» **EXERCISE DIRECTIONS**
Report the count of lines containing the word "waits" in these records, with no other text.

(Records from a dataset)
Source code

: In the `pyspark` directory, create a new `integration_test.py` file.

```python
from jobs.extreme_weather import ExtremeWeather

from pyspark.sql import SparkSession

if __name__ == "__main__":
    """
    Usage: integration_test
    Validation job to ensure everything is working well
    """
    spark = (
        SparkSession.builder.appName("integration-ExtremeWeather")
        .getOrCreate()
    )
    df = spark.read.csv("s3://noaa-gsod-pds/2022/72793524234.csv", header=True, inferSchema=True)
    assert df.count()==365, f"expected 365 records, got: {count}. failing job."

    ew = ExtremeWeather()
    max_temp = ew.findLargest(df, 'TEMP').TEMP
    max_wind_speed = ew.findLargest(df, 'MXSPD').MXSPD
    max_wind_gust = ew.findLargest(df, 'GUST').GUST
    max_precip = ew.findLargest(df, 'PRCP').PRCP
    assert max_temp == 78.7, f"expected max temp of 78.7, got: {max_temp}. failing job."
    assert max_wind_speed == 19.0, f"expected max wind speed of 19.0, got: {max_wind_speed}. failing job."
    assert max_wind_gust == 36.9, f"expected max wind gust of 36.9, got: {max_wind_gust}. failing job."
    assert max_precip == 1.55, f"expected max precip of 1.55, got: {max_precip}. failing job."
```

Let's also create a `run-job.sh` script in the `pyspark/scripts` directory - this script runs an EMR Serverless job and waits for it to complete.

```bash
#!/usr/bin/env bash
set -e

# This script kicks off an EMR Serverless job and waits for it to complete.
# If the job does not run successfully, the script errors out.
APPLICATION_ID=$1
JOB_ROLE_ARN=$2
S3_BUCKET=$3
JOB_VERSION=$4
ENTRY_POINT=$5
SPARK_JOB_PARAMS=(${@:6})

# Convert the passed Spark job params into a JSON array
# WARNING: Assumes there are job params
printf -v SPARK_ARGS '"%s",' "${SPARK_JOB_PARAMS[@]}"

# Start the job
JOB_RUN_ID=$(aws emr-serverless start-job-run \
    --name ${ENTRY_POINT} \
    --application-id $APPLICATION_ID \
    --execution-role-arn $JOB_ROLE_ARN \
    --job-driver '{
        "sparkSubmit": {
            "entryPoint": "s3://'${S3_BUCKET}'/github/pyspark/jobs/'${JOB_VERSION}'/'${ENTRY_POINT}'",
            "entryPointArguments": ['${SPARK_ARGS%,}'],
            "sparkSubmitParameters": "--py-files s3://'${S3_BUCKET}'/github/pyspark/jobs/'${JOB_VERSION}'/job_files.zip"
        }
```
...
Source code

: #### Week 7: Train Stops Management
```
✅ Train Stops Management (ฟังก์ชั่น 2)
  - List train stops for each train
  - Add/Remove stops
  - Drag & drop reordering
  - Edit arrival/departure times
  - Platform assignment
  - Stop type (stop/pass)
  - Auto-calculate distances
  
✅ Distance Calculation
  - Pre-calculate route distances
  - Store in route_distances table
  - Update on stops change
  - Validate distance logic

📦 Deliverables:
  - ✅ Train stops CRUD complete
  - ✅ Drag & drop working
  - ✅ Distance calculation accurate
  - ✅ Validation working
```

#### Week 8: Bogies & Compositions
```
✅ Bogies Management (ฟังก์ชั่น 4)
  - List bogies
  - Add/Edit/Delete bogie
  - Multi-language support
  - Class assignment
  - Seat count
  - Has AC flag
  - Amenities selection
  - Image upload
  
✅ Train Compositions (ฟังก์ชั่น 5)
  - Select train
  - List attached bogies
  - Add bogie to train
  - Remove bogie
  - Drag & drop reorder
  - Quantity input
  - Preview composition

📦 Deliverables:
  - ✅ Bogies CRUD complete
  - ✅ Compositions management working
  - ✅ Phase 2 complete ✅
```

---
...
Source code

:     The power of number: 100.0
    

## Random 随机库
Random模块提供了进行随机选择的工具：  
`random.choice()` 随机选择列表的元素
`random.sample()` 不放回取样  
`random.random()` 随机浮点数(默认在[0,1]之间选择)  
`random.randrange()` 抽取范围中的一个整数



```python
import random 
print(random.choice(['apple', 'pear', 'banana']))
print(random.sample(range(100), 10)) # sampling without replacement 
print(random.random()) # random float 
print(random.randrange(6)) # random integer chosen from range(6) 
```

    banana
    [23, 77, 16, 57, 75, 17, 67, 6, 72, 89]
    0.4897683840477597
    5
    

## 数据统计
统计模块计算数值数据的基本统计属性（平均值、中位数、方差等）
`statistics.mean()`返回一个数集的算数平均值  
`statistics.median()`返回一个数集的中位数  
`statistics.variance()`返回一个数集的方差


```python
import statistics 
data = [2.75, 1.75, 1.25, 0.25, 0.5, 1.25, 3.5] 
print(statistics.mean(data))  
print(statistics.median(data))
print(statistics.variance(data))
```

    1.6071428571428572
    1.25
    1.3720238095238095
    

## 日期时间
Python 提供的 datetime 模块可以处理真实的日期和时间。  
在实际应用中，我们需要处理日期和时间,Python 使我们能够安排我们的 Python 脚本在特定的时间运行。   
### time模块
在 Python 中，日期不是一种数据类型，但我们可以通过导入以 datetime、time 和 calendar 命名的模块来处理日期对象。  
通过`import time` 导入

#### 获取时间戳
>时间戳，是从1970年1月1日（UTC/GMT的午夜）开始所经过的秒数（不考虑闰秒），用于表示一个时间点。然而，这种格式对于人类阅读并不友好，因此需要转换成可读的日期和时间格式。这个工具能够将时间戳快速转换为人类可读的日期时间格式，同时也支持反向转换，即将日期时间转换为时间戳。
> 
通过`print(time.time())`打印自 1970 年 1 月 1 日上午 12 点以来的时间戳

» **WRITTEN RESPONSE**
2